Daha ne olduğunu bile anlayamadan kendimi cemiyetin içinde buldum.
Mermer merdivenlerden büyük bir salona indik. Orada yüzlerini
göremediğim bir takım kişiler vardı. Bizi buyur edip oturttular,
kahveler sundular, hal hatır sordular. Orada fazla kalmadık, tekrar
merdivenlerle daha da aşağı indik. Bir öncekinden daha geniş salonda
bulduk kendimizi. Salonda büyük bir kalabalık toplanmış, kılıçlı bir
tören yapılıyordu. Bu işleri daha önceden bildiğini anladığım arkadaşım
beni kolumdan tutmuş, durmadan ne yapmam gerektiğini anlatıyordu.
Kılıçların arasından geçip kutsal bir kitaba el bastık. Bütün bunlar
olup bittikten sonra dışarı çıktık. İçeride çok sıkılmıştım. Bu olaydan
sonra bir daha ne o binaya gittim, ne de oradakilerle karşılaştım. Şimdi
gitsem, arasam o binayı belki de bulamam. İşte benim masonluğum bundan
ibaret…’
Anlaşılan, Atatürk gençliğinde merak
sonucu veya arkadaşlarının etkisiyle Masonluğa girmiş ve yemin etmiştir.
Ancak yine aynı metinden, sonraki yıllarda Masonluğa olan ilgisini
kaybettiğini öğreniyoruz. Nitekim Zeynel Besim Sun adlı Masonun Dün ve
Bugün dergisinde (Sayı: 10) yayınlanan hatırasında Atatürk’ün Masonluk
etrafında koparılan tartışmalar üzerine ‘Kapatalım da kurtulalım’

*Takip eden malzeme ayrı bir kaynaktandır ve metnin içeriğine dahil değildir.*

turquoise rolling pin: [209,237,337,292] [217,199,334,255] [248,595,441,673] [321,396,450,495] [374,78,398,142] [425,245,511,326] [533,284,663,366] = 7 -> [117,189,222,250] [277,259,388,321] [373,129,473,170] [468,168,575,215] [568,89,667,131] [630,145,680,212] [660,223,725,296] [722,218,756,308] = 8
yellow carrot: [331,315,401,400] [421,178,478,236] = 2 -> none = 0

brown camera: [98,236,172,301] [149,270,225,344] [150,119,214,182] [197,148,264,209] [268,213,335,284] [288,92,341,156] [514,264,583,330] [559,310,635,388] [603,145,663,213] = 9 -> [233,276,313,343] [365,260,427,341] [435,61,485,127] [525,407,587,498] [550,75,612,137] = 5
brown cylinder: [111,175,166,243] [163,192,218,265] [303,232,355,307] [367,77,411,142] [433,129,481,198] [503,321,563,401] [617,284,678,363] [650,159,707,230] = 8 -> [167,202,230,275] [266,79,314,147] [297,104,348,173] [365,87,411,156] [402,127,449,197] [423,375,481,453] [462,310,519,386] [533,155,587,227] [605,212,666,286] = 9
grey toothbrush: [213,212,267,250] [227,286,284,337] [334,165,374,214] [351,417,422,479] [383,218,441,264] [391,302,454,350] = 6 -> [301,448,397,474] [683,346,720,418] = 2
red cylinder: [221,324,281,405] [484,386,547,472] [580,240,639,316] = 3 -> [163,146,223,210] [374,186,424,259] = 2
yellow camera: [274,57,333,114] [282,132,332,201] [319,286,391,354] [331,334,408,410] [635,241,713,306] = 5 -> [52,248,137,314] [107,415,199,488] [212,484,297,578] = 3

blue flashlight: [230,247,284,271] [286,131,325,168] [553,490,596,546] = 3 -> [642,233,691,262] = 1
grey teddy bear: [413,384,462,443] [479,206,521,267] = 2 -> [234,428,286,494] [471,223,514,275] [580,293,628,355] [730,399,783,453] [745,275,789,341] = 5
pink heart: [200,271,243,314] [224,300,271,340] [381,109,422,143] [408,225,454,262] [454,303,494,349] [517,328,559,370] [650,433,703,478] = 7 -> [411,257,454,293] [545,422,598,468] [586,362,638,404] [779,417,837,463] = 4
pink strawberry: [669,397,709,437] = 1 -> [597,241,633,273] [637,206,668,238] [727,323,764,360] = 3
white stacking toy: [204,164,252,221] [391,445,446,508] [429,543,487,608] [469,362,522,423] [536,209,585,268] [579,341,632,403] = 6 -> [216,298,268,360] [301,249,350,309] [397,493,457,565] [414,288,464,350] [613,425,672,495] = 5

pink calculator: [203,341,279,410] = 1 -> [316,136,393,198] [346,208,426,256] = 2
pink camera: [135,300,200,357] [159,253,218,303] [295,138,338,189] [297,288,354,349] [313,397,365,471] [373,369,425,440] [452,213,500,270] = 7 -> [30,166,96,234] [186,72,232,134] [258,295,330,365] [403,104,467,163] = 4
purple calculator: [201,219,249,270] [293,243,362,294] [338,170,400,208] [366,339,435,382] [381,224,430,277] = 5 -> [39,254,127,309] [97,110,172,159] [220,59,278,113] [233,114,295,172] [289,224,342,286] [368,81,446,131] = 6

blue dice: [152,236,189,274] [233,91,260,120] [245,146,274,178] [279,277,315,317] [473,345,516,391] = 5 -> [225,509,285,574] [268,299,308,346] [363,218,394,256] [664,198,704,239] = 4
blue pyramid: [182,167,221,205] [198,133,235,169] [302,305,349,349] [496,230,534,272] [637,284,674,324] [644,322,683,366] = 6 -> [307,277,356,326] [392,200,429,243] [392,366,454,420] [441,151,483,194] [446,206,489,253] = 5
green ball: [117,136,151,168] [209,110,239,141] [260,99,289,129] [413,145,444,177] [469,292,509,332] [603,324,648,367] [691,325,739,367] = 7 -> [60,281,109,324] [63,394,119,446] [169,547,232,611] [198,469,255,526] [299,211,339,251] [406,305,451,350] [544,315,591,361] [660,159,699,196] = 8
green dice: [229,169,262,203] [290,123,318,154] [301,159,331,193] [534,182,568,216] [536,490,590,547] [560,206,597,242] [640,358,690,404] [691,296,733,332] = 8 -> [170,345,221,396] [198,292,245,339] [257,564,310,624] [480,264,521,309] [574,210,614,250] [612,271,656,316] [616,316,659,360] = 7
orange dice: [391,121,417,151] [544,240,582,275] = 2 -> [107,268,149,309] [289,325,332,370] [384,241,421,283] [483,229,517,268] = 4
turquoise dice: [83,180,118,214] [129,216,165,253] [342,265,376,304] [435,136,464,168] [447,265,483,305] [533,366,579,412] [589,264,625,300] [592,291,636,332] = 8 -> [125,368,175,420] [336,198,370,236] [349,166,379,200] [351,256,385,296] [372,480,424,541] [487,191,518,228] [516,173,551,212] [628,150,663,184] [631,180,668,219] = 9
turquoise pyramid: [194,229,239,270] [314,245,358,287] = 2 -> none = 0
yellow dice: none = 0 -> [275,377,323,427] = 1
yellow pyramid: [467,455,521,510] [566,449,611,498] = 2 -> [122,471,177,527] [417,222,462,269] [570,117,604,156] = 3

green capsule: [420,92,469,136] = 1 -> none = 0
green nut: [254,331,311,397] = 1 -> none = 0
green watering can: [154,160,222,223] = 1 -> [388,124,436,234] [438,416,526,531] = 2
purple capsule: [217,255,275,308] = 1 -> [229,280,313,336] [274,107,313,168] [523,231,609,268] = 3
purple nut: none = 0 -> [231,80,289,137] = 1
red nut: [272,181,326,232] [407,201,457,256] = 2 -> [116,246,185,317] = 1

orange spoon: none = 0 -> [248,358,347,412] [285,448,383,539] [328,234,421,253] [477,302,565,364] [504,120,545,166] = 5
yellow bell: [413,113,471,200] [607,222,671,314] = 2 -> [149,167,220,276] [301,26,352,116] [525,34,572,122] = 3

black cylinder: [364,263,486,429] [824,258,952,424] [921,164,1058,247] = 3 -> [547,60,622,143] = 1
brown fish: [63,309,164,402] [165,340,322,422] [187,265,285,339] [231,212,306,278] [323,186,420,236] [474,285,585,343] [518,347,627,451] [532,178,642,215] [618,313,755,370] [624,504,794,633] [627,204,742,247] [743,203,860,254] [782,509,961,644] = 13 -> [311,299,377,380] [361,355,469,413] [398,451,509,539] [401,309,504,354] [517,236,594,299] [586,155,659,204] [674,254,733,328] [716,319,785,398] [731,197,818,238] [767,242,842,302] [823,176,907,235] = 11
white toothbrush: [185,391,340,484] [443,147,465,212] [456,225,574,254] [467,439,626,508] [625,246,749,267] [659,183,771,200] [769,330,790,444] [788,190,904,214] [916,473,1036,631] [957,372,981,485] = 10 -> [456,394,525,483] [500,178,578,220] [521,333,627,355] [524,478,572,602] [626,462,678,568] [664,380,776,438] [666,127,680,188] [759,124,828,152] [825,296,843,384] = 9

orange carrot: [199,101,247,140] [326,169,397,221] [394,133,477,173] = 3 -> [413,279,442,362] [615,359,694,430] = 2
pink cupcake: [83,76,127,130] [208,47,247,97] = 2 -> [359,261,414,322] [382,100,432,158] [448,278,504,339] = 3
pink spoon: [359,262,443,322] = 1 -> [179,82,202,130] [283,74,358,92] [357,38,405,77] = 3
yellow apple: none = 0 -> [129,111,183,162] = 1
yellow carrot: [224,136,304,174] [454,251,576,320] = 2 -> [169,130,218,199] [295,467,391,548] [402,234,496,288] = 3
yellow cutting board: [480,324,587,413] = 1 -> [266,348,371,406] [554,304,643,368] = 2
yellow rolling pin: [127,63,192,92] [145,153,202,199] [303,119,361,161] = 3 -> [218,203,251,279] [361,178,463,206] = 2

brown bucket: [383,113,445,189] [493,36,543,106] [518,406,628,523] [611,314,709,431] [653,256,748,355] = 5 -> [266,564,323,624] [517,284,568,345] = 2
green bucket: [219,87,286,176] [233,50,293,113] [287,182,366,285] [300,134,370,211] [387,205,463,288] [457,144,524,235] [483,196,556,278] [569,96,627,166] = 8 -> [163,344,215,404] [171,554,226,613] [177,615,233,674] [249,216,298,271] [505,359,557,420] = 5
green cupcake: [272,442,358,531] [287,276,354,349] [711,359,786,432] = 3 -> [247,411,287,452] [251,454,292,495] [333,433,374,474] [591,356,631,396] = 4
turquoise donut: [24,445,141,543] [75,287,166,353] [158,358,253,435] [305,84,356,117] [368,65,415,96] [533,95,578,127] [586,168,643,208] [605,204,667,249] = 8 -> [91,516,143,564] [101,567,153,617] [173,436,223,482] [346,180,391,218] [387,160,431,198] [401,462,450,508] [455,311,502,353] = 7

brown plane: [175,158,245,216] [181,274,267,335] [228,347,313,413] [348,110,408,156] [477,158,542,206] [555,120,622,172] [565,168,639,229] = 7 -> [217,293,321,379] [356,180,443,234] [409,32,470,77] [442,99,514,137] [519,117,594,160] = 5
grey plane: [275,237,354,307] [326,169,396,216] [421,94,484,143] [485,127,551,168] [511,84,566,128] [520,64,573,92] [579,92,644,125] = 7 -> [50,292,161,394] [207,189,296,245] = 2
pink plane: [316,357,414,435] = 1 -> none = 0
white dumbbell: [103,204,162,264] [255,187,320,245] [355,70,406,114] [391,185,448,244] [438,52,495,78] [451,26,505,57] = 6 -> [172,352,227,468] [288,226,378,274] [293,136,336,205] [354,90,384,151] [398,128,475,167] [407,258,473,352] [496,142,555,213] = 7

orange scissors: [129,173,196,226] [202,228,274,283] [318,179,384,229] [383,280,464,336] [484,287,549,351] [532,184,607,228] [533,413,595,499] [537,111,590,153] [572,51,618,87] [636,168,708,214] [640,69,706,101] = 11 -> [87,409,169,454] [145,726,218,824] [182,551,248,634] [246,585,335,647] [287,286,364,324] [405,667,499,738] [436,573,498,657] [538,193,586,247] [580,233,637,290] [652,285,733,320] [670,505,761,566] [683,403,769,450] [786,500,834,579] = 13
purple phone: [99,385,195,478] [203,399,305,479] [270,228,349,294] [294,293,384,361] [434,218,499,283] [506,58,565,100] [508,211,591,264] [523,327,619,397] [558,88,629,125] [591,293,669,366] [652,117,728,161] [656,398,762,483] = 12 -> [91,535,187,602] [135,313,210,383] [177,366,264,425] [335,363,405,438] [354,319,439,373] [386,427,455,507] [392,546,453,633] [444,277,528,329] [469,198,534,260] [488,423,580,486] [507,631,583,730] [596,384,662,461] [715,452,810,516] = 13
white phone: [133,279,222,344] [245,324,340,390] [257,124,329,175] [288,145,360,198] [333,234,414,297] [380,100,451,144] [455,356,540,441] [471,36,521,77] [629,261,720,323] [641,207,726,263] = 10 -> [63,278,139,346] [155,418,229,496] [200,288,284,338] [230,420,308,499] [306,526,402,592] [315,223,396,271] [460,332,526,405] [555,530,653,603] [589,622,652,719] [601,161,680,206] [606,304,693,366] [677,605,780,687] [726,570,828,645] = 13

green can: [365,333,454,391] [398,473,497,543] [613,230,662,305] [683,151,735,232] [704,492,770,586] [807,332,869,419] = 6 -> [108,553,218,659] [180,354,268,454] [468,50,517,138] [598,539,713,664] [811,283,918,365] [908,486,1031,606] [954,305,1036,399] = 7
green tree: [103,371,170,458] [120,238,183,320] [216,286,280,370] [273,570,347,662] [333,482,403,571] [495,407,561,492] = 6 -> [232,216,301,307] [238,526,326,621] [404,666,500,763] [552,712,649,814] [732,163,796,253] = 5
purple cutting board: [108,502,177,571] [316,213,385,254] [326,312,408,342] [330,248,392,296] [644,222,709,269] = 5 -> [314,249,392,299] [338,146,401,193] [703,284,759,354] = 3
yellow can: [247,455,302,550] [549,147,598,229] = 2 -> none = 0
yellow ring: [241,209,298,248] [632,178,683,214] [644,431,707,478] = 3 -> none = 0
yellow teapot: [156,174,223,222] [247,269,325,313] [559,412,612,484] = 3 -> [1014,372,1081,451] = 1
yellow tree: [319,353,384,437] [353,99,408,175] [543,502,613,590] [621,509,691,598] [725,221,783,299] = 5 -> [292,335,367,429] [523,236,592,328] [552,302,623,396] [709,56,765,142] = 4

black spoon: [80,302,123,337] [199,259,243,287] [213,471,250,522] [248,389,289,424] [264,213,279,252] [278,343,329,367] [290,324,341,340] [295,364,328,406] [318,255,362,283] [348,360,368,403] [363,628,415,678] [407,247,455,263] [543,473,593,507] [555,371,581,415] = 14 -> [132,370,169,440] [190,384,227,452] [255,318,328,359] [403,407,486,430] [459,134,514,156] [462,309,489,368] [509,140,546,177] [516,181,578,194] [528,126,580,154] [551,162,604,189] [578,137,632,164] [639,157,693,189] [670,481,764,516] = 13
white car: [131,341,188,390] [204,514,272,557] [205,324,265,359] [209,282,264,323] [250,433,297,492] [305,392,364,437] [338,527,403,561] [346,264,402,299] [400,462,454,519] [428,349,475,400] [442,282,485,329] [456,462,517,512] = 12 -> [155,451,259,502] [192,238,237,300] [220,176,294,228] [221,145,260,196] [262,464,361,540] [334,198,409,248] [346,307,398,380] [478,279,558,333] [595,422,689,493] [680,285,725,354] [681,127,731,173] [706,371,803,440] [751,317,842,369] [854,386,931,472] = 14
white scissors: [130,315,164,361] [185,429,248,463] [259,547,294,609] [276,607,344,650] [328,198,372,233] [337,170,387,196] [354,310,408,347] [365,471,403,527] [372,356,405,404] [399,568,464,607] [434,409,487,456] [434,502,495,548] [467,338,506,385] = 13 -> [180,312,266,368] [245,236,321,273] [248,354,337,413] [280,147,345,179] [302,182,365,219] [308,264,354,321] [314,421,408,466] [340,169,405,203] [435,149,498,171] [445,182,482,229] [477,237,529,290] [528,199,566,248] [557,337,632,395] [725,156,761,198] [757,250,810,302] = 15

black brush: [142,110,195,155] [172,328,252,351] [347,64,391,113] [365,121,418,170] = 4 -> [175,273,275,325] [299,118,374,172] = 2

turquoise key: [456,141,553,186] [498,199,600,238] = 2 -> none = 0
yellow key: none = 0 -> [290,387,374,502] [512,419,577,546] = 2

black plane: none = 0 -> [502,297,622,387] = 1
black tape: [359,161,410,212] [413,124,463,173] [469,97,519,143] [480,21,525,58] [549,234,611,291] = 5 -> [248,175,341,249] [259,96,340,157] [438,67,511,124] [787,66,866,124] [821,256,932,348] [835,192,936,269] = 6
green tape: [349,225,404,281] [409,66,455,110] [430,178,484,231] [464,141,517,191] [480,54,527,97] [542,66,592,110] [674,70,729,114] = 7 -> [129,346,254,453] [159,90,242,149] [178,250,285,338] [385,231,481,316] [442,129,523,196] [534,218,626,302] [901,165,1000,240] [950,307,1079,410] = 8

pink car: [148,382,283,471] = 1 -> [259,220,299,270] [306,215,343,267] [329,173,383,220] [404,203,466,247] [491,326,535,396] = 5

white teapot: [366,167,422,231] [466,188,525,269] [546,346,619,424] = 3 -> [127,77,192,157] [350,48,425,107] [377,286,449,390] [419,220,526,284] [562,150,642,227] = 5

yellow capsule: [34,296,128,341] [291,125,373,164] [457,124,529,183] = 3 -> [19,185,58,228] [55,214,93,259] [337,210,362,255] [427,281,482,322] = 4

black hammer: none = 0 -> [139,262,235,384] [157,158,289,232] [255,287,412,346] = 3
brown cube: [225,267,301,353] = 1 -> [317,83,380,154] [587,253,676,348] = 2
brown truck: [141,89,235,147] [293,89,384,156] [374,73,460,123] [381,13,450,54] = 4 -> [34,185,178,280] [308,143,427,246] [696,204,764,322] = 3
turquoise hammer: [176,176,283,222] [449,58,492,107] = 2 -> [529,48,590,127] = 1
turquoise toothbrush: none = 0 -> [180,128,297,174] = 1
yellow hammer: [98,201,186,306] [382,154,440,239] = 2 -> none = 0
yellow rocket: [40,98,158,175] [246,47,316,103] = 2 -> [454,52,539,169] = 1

dediğini okuyoruz. Atatürk Mason olsaydı bunu kesinlikle diyemez ve
locaları kapattırmazdı.
Sonuç: Masonluğun yasaklanması
Atatürk’ün Masonluğa özel bir husumeti olduğunu göstermediği gibi,
gençliğinde bir vesileyle Masonluğa girmiş olması da onun Mason olduğunu
göstermez.
Asker, başbakan, kuramcı…
MasonluĞun yasaklanmasında en aktif rolü
oynayanlardan CHP Genel Sekreteri Recep Peker (1888-1950),
Cumhuriyet’in yerleşmesi için yer yer Atatürk’ten bile daha tavizsiz ve
katı davranmasıyla meşhurdur. Bu sert ‘asker’ tavrını (ki kendisi asker
kökenlidir), üniversitelerde verdiği ‘İnkılap Dersleri’nde
teorileştirilmiştir de. 1935 ortalarında CHP Genel Sekreterliği’ni
devleti de yutacak hale getirmek için ciddi arayışlara girmiş bulunan
Peker, Türk Ocakları ve Kadınlar Birliği gibi kökeni Meşrutiyet
yıllarına dayanan sivil oluşumları kapatıp parti bünyesine almak için
uğraş vermiştir. Mason olmak için başvurduğu, fakat kabul edilmediği
için locaları kapatmaya kalktığı iddiası, bir Mason propagandası
olmalıdır. Peker’in asıl derdi, dönemin faşist yönetim modelini
Türkiye’ye taşımak ve devletin kadir-i mutlaklığını toplumun her
noktasına nüfuz ettirmekti.
Kaderin cilvesi: 13 ay süren başbakanlığı (1946-1947) çok partili dönemin ilk hükümeti olmuştur.